MGM was simply playing the percentages by having Wallace Beery play yet another irascible boomtown rogue in Barbary Coast Gent (1944), a tale of Old West hijinks not far removed from Beery's earlier Wyoming (1940) and Jackass Mail (1942). Based on the exploits of gentleman thief Charles E. Bolton, aka "Black Bart," who penned poetry at the scene of his crimes, Barbary Coast Gent went into production as The Honest Thief with Beery playing a reformed highwayman who assumes the identity of another man in a mining town on the rise. The actor's regular leading lady during this phase of his career, Marjorie Main, is conspicuous in her absence but ably subbed by younger actress Binnie Barnes, as Beery's saloon owner paramour. The Bolger, California, locations offer genuine prairie flavor while John Carradine chews the scenery as Beery's vindictive former partner; memorable also in supporting roles are Ray Collins, Donald Meek, Chill Wills, Paul Hurst, and Louise Beavers.

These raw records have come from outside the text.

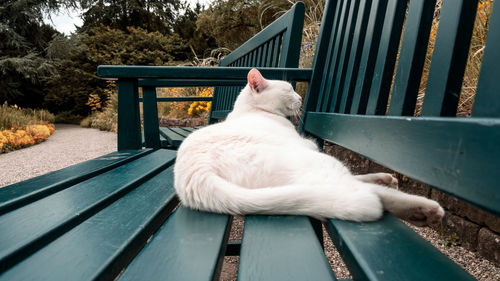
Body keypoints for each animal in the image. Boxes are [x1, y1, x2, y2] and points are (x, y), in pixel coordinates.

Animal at [174, 68, 444, 225]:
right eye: (289, 89)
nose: (301, 97)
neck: (251, 110)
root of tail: (194, 175)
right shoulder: (309, 146)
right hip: (320, 163)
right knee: (365, 192)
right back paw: (423, 210)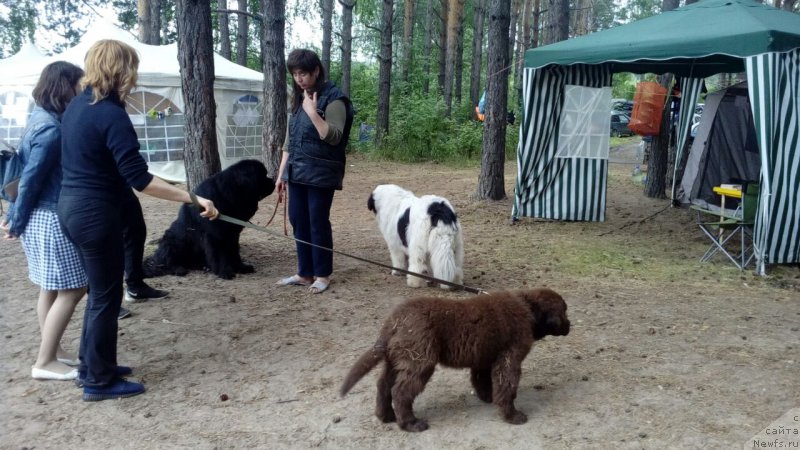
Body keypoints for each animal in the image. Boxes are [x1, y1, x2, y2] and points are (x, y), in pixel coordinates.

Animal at [145, 158, 276, 278]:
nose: (274, 180)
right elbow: (219, 254)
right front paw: (225, 272)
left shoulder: (233, 233)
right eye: (263, 176)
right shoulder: (214, 234)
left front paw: (240, 267)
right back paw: (179, 269)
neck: (230, 192)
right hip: (173, 242)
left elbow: (234, 251)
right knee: (166, 262)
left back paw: (204, 267)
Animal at [338, 288, 568, 432]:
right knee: (400, 391)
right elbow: (507, 388)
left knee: (384, 385)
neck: (528, 307)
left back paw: (386, 416)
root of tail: (394, 320)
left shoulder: (484, 358)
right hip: (419, 360)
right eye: (564, 311)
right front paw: (512, 415)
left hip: (396, 359)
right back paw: (411, 424)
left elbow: (482, 380)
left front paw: (488, 398)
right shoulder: (510, 359)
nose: (569, 325)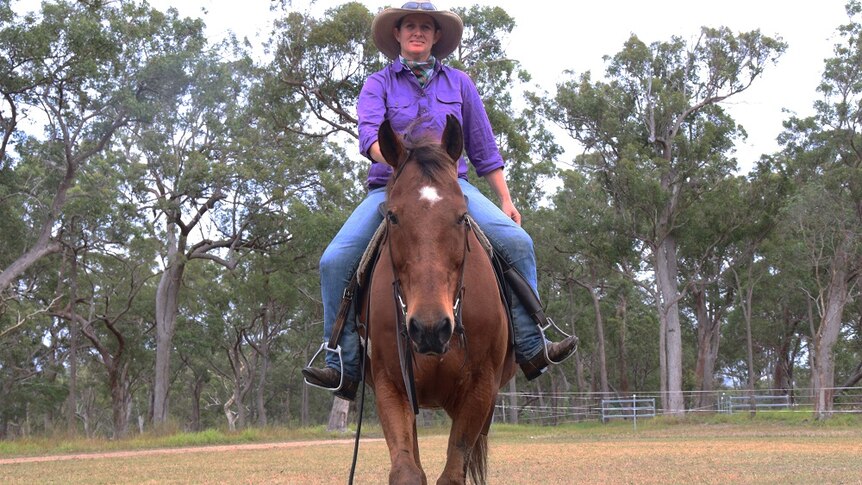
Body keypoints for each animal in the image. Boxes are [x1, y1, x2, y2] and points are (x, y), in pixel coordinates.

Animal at [362, 115, 516, 482]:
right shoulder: (391, 386)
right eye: (392, 216)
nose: (430, 328)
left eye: (462, 216)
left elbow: (453, 472)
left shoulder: (480, 389)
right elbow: (407, 471)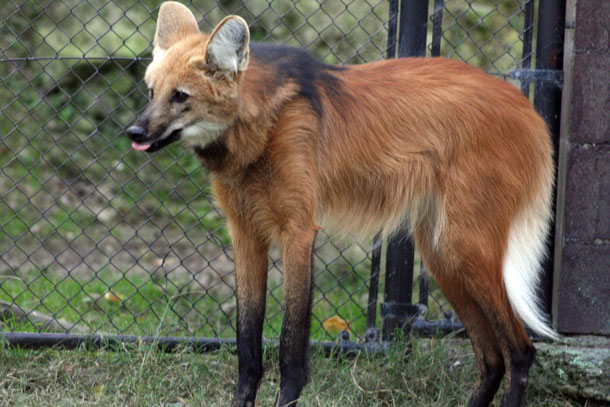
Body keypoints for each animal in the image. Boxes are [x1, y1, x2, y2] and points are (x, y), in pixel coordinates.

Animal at [127, 1, 556, 406]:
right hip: (442, 255)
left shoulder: (298, 229)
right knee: (492, 357)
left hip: (463, 246)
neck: (258, 129)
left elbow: (290, 345)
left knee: (520, 350)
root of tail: (527, 107)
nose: (133, 131)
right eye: (151, 93)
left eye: (180, 97)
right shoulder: (245, 232)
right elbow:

Helmed by Roy Del Ruth, a former gag writer for Mack Sennett who had made his reputation with a run of pre-Code crime films (Blonde Crazy and Lady Killer) for Warner Brothers). Barbary Coast Gent was another popular hit that drew the begrudging praise of New York Times critic Alexander Woollcott, who allowed that "Mr. Beery's elephantine coyness and rasping basso fit this vehicle like the tarpaulin on a prairie schooner." By Richard Harland Smith

Quotes

Trivia

Notes

The working titles of this film were Honest Plush Brannon, Gold Town and The Honest Thief. Although not mentioned in reviews or other sources, Wallace Beery's character appears to have been based on the real-life bandit Charles E. Bolton, or Black Bart, who was known for leaving poems in the strongboxes he robbed. For more information on Black Bart, see entry above for Black Bart. According to Hollywood Reporter news items, exteriors for the film were shot in Borger, CA, a small mining town that was part of the gold rush revival of 1933. In March 1944, Hollywood Reporter announced that snow scenes were to be shot in Lone Pine, CA, but the completed film did not contain any snow scenes. In addition, Hollywood Reporter announced that a "placer mining sequence" was to be shot on M-G-M's biggest outdoor set, but that sequence was not included in the final film. Hollywood Reporter news items and production charts add the following actors to the cast: Jack Kenney, Roscoe T. Ward, Robert E. Burns, Skeets Noyes, Al Freeman, Kit Guard, Tex Cooper, May McAvoy, Rose Langdon, Franz Dorfler, Al Shean, King Baggot, Mahlon Hamilton, John Phipps, Edward Kilroy, Paul Hurst, Jerry O'Neil, Steve Stevens, Eddie Burns, Archie Butler, Phil Schumacher and Joe Yule. The participation of these actors in the final film has not been confirmed. Although Adrienne Fazan is listed onscreen as film editor, George Boemler is credited as editor in early production charts and news items. Barbary Coast Gent was to be shown to troops overseas prior to its release in the U.S., according to a May 1944 Hollywood Reporter news item.